This problem is particularly acute when compliance with a
standard requires the infringement of standard-essential patents (“SEPs”). Because
it is commercially necessary for manufacturers to comply with interoperability
standards that achieve broad acceptance, manufacturers of standard-compliant
products are required to practice technologies that are subject to SEPs, which in
2
turn confers enhanced holdup power upon SEP holders who fail to honor their
commitments.
Before a standard’s adoption, the royalties that the patentee could demand
from licensees reflect only the value of its patent relative to other methods of
achieving the same technological objective. Once an SSO adopts an interoperability standard that incorporates a particular patent, however, viable substitutes for the
technology no longer exist, which, absent RAND commitments, enables SEP holders to extract supra-competitive royalties from firms that must implement the
standard. The consequence is that implementers may be forced to pay far more for
licenses than can be justified by the economic value of the claimed inventions.
The holdup problem is exacerbated by the fact that standards typically incorporate numerous SEPs—often thousands—and complex products incorporate
hundreds of standards. See Mark A. Lemley and Carl Shapiro, Patent Holdup &
Royalty Stacking, 85 Tex. L. Rev. 1991, 1992 (2007); Brad Biddle et al., How
Many Standards in a Laptop? (And Other Empirical Questions) 1 (2010), available at http://www.standardslaw.org/How_Many_Standards.pdf (identifying 251
interoperability standards implemented in modern laptop computer). Thus, numerous patentees may hold SEPs that read on standard-compliant components of a
given product. If even a small fraction of them demand unreasonably high royalties, the aggregate royalty burden could amount to multiples of the product’s price.

Rows from a collection
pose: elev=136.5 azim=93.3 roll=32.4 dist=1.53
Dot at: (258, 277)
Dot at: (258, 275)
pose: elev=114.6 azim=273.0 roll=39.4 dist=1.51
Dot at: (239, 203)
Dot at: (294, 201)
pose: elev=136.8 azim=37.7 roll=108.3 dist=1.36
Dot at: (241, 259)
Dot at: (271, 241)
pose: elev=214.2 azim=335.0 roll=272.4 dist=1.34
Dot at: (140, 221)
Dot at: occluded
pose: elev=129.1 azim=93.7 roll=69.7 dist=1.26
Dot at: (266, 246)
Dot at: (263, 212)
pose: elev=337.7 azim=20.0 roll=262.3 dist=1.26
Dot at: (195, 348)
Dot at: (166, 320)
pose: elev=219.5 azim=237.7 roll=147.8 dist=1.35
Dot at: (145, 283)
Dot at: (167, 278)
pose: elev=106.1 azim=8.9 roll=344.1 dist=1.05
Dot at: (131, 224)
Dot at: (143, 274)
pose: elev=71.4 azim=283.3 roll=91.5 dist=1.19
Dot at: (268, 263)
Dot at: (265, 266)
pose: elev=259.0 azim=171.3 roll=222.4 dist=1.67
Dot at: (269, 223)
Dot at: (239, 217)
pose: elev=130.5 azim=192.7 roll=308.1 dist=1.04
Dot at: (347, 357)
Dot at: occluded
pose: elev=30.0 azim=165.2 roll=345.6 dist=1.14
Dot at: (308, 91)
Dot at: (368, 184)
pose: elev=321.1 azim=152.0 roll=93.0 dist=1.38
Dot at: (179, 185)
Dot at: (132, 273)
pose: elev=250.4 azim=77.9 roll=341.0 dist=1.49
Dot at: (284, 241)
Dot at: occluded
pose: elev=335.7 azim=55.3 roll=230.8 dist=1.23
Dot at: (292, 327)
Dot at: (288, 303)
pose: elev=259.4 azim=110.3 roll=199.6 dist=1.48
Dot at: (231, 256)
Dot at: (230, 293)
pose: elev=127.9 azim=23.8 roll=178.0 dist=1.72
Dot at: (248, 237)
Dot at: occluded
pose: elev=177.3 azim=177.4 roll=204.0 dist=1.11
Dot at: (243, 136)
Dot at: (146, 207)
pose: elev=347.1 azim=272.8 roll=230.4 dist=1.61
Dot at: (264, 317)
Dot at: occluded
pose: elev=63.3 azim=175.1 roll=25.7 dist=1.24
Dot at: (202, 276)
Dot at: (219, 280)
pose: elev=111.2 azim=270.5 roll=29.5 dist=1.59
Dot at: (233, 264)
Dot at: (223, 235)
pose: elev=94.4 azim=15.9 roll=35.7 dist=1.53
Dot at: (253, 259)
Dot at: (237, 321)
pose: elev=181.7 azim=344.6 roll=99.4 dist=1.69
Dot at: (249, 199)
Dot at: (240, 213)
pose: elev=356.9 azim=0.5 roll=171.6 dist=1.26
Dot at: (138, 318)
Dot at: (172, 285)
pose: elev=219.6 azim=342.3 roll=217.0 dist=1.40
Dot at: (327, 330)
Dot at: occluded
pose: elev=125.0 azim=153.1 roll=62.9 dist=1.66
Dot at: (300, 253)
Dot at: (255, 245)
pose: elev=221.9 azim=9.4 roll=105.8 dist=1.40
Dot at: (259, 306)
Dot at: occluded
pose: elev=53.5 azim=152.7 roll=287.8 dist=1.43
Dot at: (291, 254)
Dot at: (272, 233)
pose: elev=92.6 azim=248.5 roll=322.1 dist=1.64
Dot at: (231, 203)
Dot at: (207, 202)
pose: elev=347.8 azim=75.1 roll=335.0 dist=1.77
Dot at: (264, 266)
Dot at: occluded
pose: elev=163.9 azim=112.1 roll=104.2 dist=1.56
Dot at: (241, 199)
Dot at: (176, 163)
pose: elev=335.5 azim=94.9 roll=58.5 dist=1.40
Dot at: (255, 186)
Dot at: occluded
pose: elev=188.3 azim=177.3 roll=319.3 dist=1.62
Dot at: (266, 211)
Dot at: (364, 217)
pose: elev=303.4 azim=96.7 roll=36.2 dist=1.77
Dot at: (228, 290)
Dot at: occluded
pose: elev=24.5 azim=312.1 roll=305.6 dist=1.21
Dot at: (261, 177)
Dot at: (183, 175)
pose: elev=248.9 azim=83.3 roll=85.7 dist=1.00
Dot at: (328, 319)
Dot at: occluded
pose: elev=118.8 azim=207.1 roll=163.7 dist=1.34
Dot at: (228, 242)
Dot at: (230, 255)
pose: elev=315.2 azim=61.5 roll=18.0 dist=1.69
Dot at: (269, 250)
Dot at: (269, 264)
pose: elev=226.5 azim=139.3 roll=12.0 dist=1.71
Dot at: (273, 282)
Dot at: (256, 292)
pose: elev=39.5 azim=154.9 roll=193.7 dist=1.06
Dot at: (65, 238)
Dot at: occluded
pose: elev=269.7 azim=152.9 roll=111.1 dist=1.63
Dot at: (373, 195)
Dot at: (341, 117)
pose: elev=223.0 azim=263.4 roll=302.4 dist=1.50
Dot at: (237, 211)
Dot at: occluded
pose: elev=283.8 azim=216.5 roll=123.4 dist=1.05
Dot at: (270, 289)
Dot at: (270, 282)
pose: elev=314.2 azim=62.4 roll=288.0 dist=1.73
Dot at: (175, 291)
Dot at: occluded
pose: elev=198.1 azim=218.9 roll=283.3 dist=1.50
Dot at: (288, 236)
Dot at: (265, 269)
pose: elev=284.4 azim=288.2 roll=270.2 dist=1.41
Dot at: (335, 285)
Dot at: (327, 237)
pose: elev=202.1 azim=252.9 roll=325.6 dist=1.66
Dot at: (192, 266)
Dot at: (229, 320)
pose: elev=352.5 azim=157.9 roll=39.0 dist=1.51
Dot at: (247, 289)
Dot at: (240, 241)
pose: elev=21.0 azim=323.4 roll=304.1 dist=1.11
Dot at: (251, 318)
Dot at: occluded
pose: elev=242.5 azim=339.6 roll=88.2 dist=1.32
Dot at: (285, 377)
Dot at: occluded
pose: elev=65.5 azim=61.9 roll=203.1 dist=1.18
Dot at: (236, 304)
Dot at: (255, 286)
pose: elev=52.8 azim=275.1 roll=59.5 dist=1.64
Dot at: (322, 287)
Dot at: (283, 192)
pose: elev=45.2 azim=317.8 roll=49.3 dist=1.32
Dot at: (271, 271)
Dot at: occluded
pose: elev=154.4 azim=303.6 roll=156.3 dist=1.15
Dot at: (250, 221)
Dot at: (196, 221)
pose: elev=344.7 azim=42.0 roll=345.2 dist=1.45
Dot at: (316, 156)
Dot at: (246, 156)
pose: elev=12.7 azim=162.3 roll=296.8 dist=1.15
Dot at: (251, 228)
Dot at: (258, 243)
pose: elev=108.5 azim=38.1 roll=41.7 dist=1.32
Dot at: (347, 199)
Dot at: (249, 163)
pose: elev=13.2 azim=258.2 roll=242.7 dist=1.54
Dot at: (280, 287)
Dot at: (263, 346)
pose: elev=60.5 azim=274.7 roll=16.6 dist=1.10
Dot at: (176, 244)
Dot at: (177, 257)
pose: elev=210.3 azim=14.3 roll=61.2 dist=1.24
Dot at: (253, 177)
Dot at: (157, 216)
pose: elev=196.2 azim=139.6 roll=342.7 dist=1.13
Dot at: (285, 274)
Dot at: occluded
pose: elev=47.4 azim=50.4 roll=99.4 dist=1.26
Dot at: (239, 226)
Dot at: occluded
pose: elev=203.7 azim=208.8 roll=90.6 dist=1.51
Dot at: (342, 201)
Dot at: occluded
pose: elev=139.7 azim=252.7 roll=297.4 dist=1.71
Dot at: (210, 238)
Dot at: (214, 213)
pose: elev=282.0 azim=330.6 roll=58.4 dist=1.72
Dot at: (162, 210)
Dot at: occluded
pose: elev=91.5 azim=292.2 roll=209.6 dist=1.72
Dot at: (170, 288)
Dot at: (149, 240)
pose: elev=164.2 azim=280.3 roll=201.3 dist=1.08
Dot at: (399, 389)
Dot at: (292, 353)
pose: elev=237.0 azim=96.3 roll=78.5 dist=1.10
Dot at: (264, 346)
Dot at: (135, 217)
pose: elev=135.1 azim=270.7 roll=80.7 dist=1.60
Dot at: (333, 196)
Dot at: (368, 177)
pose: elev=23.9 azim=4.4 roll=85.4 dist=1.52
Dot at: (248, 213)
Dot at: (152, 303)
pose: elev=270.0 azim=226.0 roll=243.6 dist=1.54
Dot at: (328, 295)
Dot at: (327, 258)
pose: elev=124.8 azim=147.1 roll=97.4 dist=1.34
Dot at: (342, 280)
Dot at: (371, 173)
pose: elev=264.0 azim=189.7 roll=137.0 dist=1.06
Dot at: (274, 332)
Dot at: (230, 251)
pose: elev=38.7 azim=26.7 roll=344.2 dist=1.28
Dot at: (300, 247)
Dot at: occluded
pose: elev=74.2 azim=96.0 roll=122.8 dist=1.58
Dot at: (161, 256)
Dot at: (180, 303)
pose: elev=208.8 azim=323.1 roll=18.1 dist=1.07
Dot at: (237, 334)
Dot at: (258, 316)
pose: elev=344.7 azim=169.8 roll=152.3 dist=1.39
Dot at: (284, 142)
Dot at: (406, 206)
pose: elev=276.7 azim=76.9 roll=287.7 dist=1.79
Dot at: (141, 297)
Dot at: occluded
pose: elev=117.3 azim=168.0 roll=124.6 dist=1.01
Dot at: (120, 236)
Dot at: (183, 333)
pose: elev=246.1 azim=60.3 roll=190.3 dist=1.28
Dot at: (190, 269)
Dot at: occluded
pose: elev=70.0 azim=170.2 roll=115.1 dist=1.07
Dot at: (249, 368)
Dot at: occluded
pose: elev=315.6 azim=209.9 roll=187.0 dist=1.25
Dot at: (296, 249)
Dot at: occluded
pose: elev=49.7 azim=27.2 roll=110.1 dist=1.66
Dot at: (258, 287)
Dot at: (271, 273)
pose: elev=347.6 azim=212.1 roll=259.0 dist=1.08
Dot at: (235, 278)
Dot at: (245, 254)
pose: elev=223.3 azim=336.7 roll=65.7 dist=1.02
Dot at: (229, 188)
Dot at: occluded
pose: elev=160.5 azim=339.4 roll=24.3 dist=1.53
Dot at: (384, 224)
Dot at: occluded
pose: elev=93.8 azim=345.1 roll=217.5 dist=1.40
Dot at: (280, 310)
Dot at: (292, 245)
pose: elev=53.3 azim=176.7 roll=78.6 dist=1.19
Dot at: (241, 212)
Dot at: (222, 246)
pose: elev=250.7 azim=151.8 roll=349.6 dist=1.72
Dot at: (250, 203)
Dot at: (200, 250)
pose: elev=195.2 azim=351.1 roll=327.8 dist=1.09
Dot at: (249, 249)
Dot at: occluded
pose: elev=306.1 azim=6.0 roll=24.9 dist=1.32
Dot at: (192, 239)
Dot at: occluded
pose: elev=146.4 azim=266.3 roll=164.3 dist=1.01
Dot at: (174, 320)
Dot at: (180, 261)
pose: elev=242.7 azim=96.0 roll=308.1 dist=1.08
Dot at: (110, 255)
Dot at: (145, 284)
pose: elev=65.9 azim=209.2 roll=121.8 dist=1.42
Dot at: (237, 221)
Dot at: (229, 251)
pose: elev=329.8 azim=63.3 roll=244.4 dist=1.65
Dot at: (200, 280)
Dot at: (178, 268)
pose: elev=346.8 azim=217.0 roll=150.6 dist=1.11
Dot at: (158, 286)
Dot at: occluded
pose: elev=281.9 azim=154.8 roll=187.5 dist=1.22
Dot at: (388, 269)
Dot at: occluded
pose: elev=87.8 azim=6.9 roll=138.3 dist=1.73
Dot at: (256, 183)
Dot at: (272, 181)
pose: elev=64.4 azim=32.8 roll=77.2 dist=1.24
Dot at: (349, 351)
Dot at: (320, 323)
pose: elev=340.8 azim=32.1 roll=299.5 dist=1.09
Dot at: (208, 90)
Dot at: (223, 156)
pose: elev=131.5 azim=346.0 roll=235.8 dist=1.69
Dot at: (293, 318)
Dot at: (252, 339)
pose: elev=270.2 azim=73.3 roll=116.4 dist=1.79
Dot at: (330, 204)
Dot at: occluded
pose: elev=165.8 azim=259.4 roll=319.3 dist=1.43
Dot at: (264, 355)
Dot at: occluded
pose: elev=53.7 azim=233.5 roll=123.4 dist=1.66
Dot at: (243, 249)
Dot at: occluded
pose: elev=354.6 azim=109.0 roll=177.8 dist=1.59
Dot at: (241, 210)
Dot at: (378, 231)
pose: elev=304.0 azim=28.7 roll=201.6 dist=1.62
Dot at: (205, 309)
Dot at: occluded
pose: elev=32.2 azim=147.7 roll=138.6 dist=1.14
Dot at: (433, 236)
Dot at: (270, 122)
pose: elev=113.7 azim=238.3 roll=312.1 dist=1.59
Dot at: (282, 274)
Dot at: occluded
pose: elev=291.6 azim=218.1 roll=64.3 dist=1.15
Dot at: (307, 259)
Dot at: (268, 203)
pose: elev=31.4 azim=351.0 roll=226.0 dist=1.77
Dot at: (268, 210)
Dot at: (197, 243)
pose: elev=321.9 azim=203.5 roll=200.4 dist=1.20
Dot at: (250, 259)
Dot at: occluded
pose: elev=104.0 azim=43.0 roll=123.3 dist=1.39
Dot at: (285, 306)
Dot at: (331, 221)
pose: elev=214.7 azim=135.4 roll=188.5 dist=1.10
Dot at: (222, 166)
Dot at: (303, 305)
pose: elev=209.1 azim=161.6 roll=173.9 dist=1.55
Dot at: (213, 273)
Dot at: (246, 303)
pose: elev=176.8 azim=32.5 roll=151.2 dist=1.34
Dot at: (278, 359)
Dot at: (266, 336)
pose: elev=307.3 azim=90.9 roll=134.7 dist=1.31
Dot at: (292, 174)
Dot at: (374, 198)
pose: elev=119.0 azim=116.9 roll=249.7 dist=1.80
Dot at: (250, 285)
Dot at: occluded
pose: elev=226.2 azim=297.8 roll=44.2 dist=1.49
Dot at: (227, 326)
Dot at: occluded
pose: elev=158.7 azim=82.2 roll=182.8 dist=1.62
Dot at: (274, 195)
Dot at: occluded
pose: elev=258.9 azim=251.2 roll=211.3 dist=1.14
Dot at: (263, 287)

Instructions to follow | Reproduce the part of the passage on standard-essential patents starting at "The holdup problem" and ending at "the product’s price.". These rows were drawn from a separate source.

Result for this exercise |
The holdup problem is exacerbated by the fact that standards typically incorporate numerous SEPs—often thousands—and complex products incorporate
hundreds of standards. See Mark A. Lemley and Carl Shapiro, Patent Holdup &
Royalty Stacking, 85 Tex. L. Rev. 1991, 1992 (2007); Brad Biddle et al., How
Many Standards in a Laptop? (And Other Empirical Questions) 1 (2010), available at http://www.standardslaw.org/How_Many_Standards.pdf (identifying 251
interoperability standards implemented in modern laptop computer). Thus, numerous patentees may hold SEPs that read on standard-compliant components of a
given product. If even a small fraction of them demand unreasonably high royalties, the aggregate royalty burden could amount to multiples of the product’s price.